It cannot explain the thousands of molecular mechanisms needed in order for change to take place across an entire species, and so on. Contrary to one posters previous quote, science cannot explain the origins of life. It cannot explain the thousands of molecular mechanisms needed in order for change to take place across an entire species, and so on.
This is an evolved form of the Paley Watchmaker argument. It was dealt with in Origin of Species where Darwin illustrated the evolution of the complex eye through intermediate steps that could be seen in lineal species.

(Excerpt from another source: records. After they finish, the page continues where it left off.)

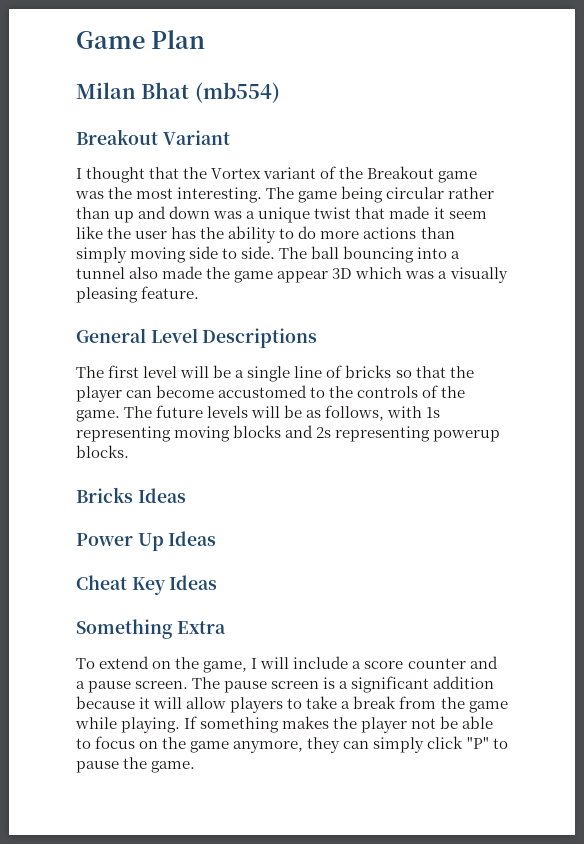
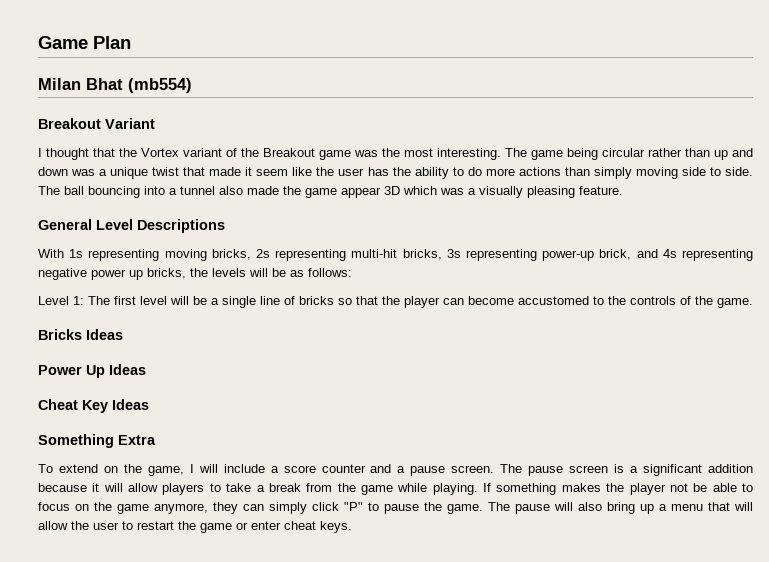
(318, 338) none -> [38,249,754,261] [38,268,352,280] [38,296,84,305] With 1s representing moving bricks, 2s representing multi-hit bricks, 3s representing power-up brick, and 4s representing negative power up bricks, the levels will be as follows: // Level 1:
[124,405,441,421] [76,425,501,442] [76,445,129,458] The future levels will be as follows, with 1s representing moving blocks and 2s representing powerup blocks. -> (753, 303) none
(196, 767) none -> [488,502,753,514] [38,521,352,533] The pause will also bring up a menu that will allow the user to restart the game or enter cheat keys.

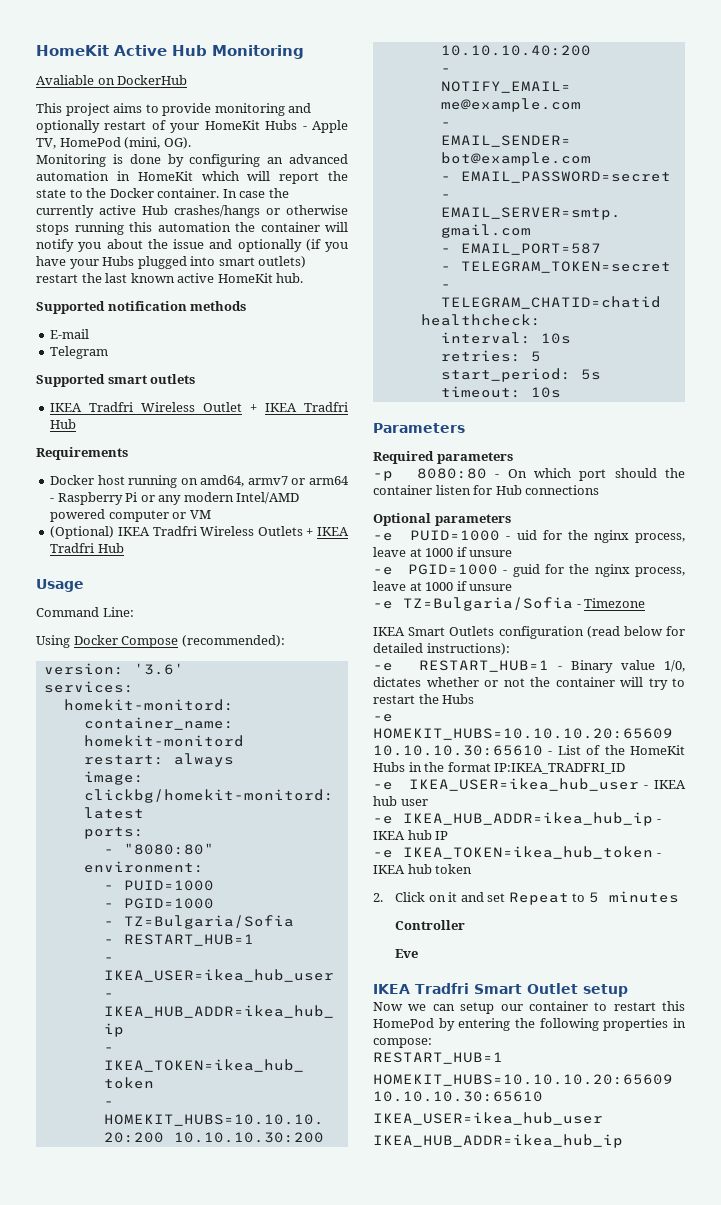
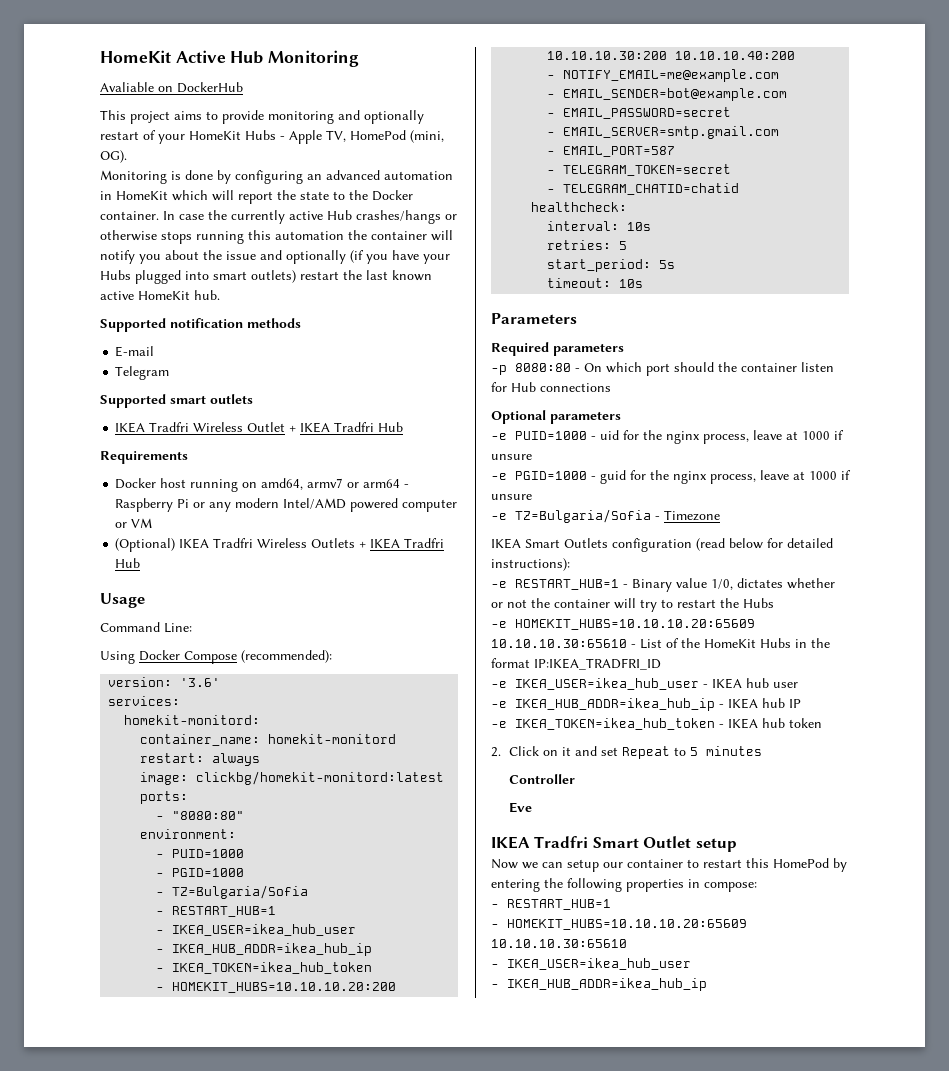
[373,1052,503,1064] RESTART_HUB=1 // -> [491,899,611,910] [491,924,499,928] - RESTART_HUB=1 // -
[373,1112,603,1125] IKEA_USER=ikea_hub_user // -> [491,958,691,970] [491,984,499,988] - IKEA_USER=ikea_hub_user // -

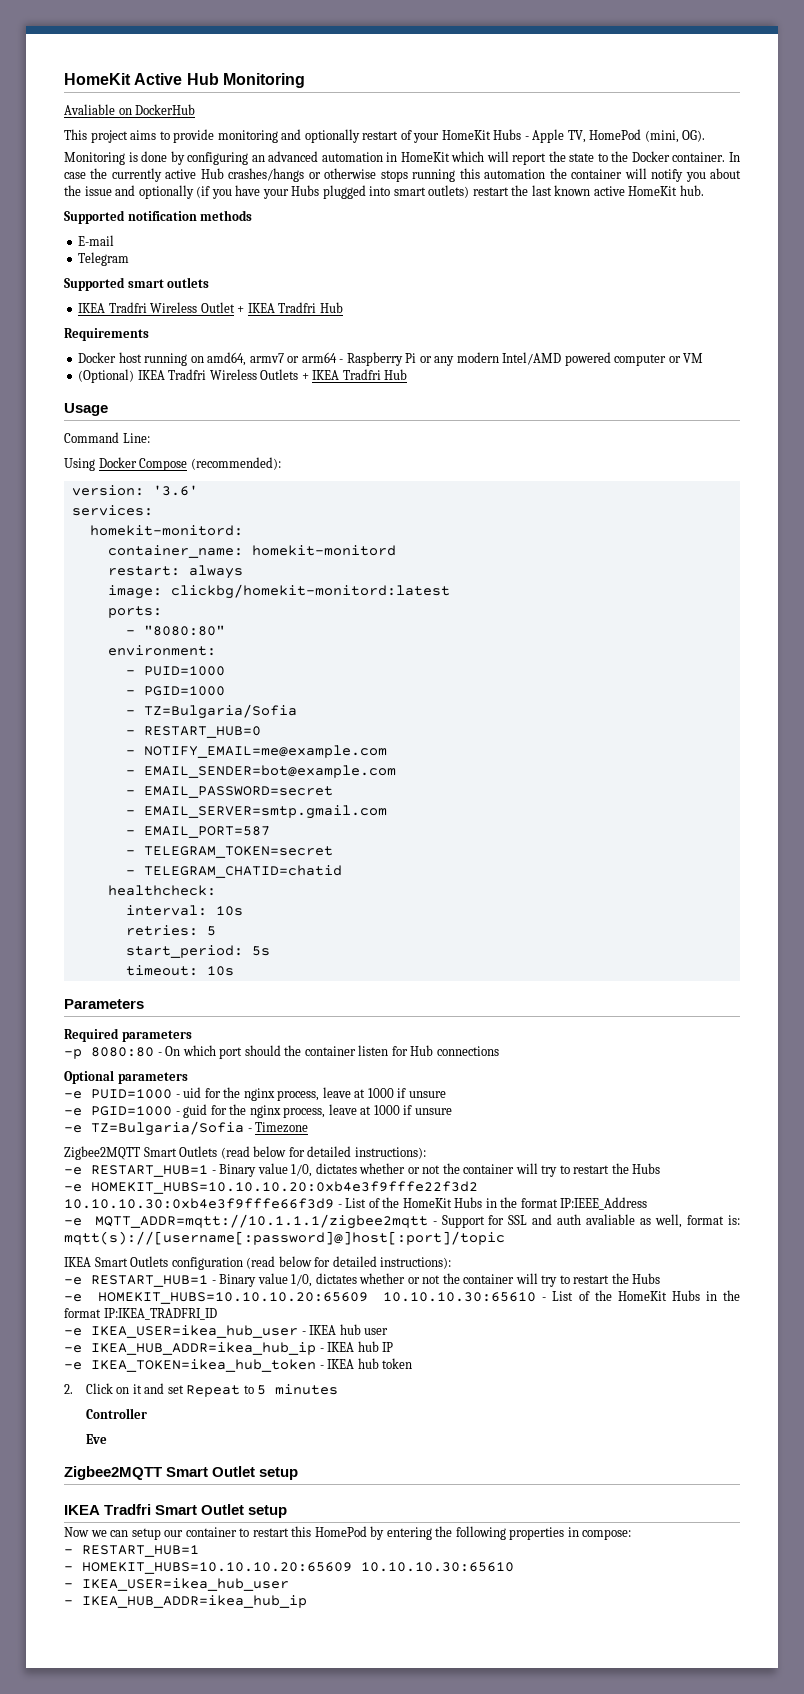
[172,906,277,917] [156,924,357,936] [156,943,373,956] [156,962,373,974] [156,982,397,993] [547,51,796,60] RESTART_HUB=1 // - IKEA_USER=ikea_hub_user // - IKEA_HUB_ADDR=ikea_hub_ip // - IKEA_TOKEN=ikea_hub_token // - HOMEKIT_HUBS=10.10.10.20:200 10.10.10.30:200 10.10.10.40:200 -> [143,726,261,738] RESTART_HUB=0
(720, 515) none -> [64,1146,426,1160] [64,1163,661,1177] [64,1181,478,1194] [64,1197,648,1210] [64,1214,740,1229] [64,1231,505,1245] // Zigbee2MQTT Smart Outlets (read below for detailed instructions): // -e RESTART_HUB=1 - Binary value 1/0, dictates whether or not the container will try to restart the Hubs // -e HOMEKIT_HUBS=10.10.10.20:0xb4e3f9fffe22f3d2 10.10.10.30:0xb4e3f9fffe66f3d9 - List of the HomeKit Hubs in the format IP:IEEE_Address // -e MQTT_ADDR=mqtt://10.1.1.1/zigbee2mqtt - Support for SSL and auth avaliable as well, format is: mqtt(s)://[username[:password]@]host[:port]/topic
(533, 807) none -> [64,1466,299,1480] // Zigbee2MQTT Smart Outlet setup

In the Articulata we can commence a series with an optic nerve merely coated with pigment, and without any other mechanism; and from this low stage, numerous gradations of structure, branching off in two fundamentally different lines, can be shown to exist, until we reach a moderately high stage of perfection. . . With these facts, here far too briefly and imperfectly given, which show that there is much graduated diversity in the eyes of living crustaceans, and bearing in mind how small the number of living animals is in proportion to those which have become extinct, I can see no very great difficulty (not more than in the case of many other structures) in believing that natural selection has converted the simple apparatus of an optic nerve merely coated with pigment and invested by transparent membrane, into an optical instrument as perfect as is possessed by any member of the great Articulate class.
When it became apparent that larger complex features could be explained by extant and extinct species (the mammalian middle ear is another good example) the creationists moved to systems which could not leave a fossil record, namely cellular microscopic systems such as bacterial flagellum. With zero chance of a fossil record they wouldn't have to worry about those pesky transitional fossils.